Today over half the Tsonga belong to Christian churches, particularly the Independent Churches or the Evangelical Presbyterian Church, former Swiss Mission. Christianity is attracting increasing numbers of adherents among the educated in towns, but in rural areas traditional beliefs still have a strong hold. Traditionally many Tsonga believed in a supreme being, to whom the creation of man and the earth was attributed. The beliefs of the Tsonga lie in ancestor worship.
They believe man has a physical body 'mmiri', and a spiritual body with two attributes, moya and ndzuti. The moya, associated with the spirit, enters the body at birth, and on death is released to join the ancestors. The ndzuti is linked to a person's shadow and reflects human characteristics - it is that person's 'understudy' who, on death, leaves the body in the spirit world.
The spirit of the dead 'swikwembu' is imbued with the individual and human characteristics of the person. Not only is there life after death, but on entering the world of the dead the individual retains links with the living. For many Tsonga today 'society' implies an all-encompassing entity, including both the living and the dead. In order to ease the entry of the spirit of a recently deceased person into the ranks of the ancestors, a welcoming ceremony is performed shortly after the funeral. The death of a member of the muti causes all relatives to become ritually unclean and cleansing rituals are performed at different times of the day over a number of months.
Ancestor worship, still practised today, requires the performance of rituals, particularly during crises, under the direction of a nanga 'diviner'. The family gathers at the gandzelo - set aside for rituals and sacrifices - to pay homage to their ancestral spirits. Food and drink are placed in sacrifice to the ancestors who are normally thanked for providing for the people. Requests are made for their intercession with specific problems and during times of crisis. Ancestral spirits can also be approached informally and without sacrificial ceremony, through prayer.
The Tsonga also believe in good and evil spirits. Good spirits bring rain and make good happen. Evil spirits 'buloyi' are manipulated by sorcerers 'baloyi' who can bring great harm to the community. A sorcerer may be aware of the evil spirit within himself and use it to his advantage, but usually buloyi possess an ordinary person without his being aware of it, and leave his body at night when he is asleep.
The presence of baloyi is usually associated with persistent illness and bad luck.

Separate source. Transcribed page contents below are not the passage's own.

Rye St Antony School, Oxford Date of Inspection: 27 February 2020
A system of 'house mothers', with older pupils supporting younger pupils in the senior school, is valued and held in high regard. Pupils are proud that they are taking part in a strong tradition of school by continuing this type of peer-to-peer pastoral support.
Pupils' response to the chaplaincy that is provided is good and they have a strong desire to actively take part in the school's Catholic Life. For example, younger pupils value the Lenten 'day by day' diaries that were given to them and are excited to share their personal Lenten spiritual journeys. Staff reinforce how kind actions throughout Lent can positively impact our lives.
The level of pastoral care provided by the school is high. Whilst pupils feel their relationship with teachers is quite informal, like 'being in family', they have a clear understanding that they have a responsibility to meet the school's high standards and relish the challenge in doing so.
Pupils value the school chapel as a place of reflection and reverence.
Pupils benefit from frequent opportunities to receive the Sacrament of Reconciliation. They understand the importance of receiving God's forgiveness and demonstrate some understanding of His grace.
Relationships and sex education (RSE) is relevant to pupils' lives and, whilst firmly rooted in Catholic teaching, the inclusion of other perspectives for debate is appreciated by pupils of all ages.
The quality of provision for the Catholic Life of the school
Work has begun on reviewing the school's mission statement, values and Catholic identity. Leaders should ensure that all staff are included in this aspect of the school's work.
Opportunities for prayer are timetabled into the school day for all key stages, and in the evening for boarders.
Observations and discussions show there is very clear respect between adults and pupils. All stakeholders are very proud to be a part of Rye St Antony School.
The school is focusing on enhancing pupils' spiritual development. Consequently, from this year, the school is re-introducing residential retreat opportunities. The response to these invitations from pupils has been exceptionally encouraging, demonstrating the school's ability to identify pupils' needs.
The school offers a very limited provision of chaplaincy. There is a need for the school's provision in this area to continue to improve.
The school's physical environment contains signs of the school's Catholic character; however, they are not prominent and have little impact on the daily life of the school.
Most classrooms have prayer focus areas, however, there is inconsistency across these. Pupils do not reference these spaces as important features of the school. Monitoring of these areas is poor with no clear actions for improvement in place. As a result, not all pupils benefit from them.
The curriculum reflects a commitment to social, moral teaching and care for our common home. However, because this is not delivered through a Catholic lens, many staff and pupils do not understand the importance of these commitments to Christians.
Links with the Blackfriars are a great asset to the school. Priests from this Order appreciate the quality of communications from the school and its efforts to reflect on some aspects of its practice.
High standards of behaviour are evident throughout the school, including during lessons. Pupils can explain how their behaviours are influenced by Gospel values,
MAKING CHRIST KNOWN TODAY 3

Occasional illness is accepted as a natural part of life, and many Tsonga believe that a sick person will heal on his own in time. Recovery can be hastened through medicinal compounds administered by knowledgeable members of the household. However, if the sickness is more serious or the cycle of bad luck persistent, it is indicative of intervention of evil spirits and a cure must be found through divination.
Divination of buloyi is done by a nanga or a mungoma, who consults with the ancestors through bones, shells and other artefacts, tinholo or mavula. The tinholo are thrown like dice onto a mat from a container; depending on the positions in which they land, the diviner determines the cause of the ailment and the course of action to rectify it.